About this exercise
Reproduce the text of each of the records below word for word, leaving out the pictures.

Data records
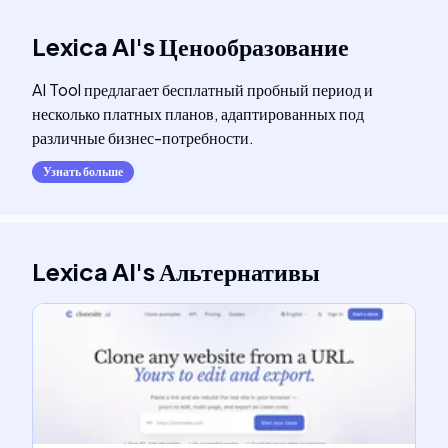
Lexica AI
's
Ценообразование
AI Tool предлагает бесплатный пробный период и
несколько платных планов, адаптированных под
различные бизнес-потребности.
Узнать больше
Lexica AI
's
Альтернативы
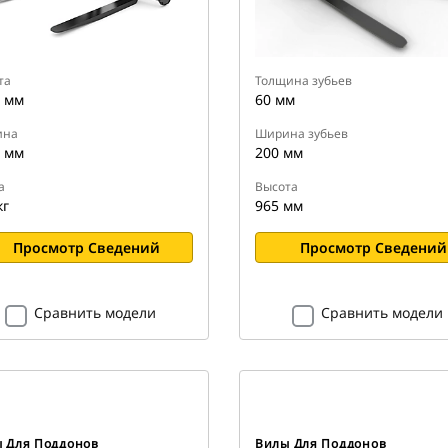
та
Толщина зубьев
 мм
60 мм
ина
Ширина зубьев
 мм
200 мм
а
Высота
кг
965 мм
Просмотр Сведений
Просмотр Сведений
Сравнить модели
Сравнить модели
 Для Поддонов
Вилы Для Поддонов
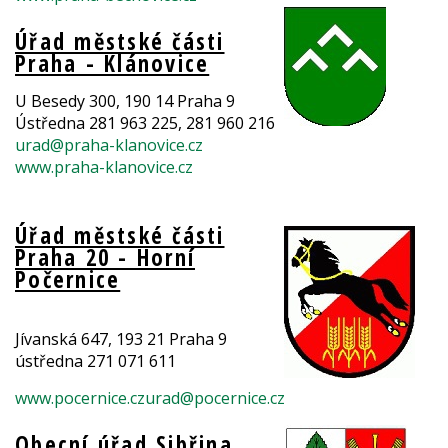
Úřad městské části
Praha - Klánovice
U Besedy 300, 190 14 Praha 9
Ústředna 281 963 225, 281 960 216
urad@praha-klanovice.cz
www.praha-klanovice.cz
Úřad městské části
Praha 20 - Horní
Počernice
Jívanská 647, 193 21 Praha 9
ústředna 271 071 611
www.pocernice.cz
urad@pocernice.cz
Obecní úřad Sibřina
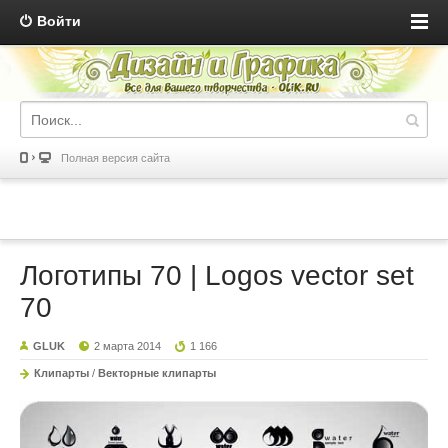
Войти
Полная версия сайта
Логотипы 70 | Logos vector set
70
GLUK
2 марта 2014
1 166
Клипарты
/
Векторные клипарты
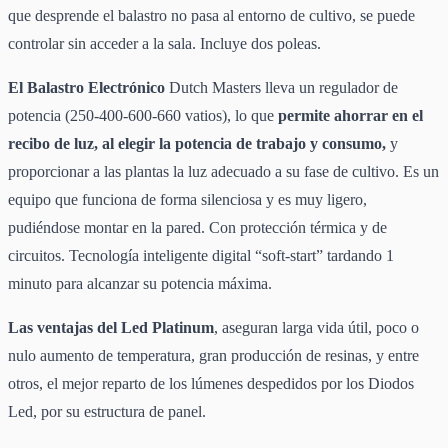
que desprende el balastro no pasa al entorno de cultivo, se puede
controlar sin acceder a la sala. Incluye dos poleas.
El Balastro Electrónico
Dutch Masters lleva un regulador de
potencia (250-400-600-660 vatios), lo que
permite ahorrar en el
recibo de luz, al elegir la potencia de trabajo y consumo,
y
proporcionar a las plantas la luz adecuado a su fase de cultivo. Es un
equipo que funciona de forma silenciosa y es muy ligero,
pudiéndose montar en la pared. Con protección térmica y de
circuitos. Tecnología inteligente digital “soft-start” tardando 1
minuto para alcanzar su potencia máxima.
Las ventajas del Led Platinum
, aseguran larga vida útil, poco o
nulo aumento de temperatura, gran producción de resinas, y entre
otros, el mejor reparto de los lúmenes despedidos por los Diodos
Led, por su estructura de panel.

Written response
Lexica AI
's
Ценообразование
AI Tool предлагает бесплатный пробный период и
несколько платных планов, адаптированных под
различные бизнес-потребности.
Узнать больше
Lexica AI
's
Альтернативы
та
Толщина зубьев
 мм
60 мм
ина
Ширина зубьев
 мм
200 мм
а
Высота
кг
965 мм
Просмотр Сведений
Просмотр Сведений
Сравнить модели
Сравнить модели
 Для Поддонов
Вилы Для Поддонов
Úřad městské části
Praha - Klánovice
U Besedy 300, 190 14 Praha 9
Ústředna 281 963 225, 281 960 216
urad@praha-klanovice.cz
www.praha-klanovice.cz
Úřad městské části
Praha 20 - Horní
Počernice
Jívanská 647, 193 21 Praha 9
ústředna 271 071 611
www.pocernice.cz
urad@pocernice.cz
Obecní úřad Sibřina
Войти
Полная версия сайта
Логотипы 70 | Logos vector set
70
GLUK
2 марта 2014
1 166
Клипарты
/
Векторные клипарты
que desprende el balastro no pasa al entorno de cultivo, se puede
controlar sin acceder a la sala. Incluye dos poleas.
El Balastro Electrónico
Dutch Masters lleva un regulador de
potencia (250-400-600-660 vatios), lo que
permite ahorrar en el
recibo de luz, al elegir la potencia de trabajo y consumo,
y
proporcionar a las plantas la luz adecuado a su fase de cultivo. Es un
equipo que funciona de forma silenciosa y es muy ligero,
pudiéndose montar en la pared. Con protección térmica y de
circuitos. Tecnología inteligente digital “soft-start” tardando 1
minuto para alcanzar su potencia máxima.
Las ventajas del Led Platinum
, aseguran larga vida útil, poco o
nulo aumento de temperatura, gran producción de resinas, y entre
otros, el mejor reparto de los lúmenes despedidos por los Diodos
Led, por su estructura de panel.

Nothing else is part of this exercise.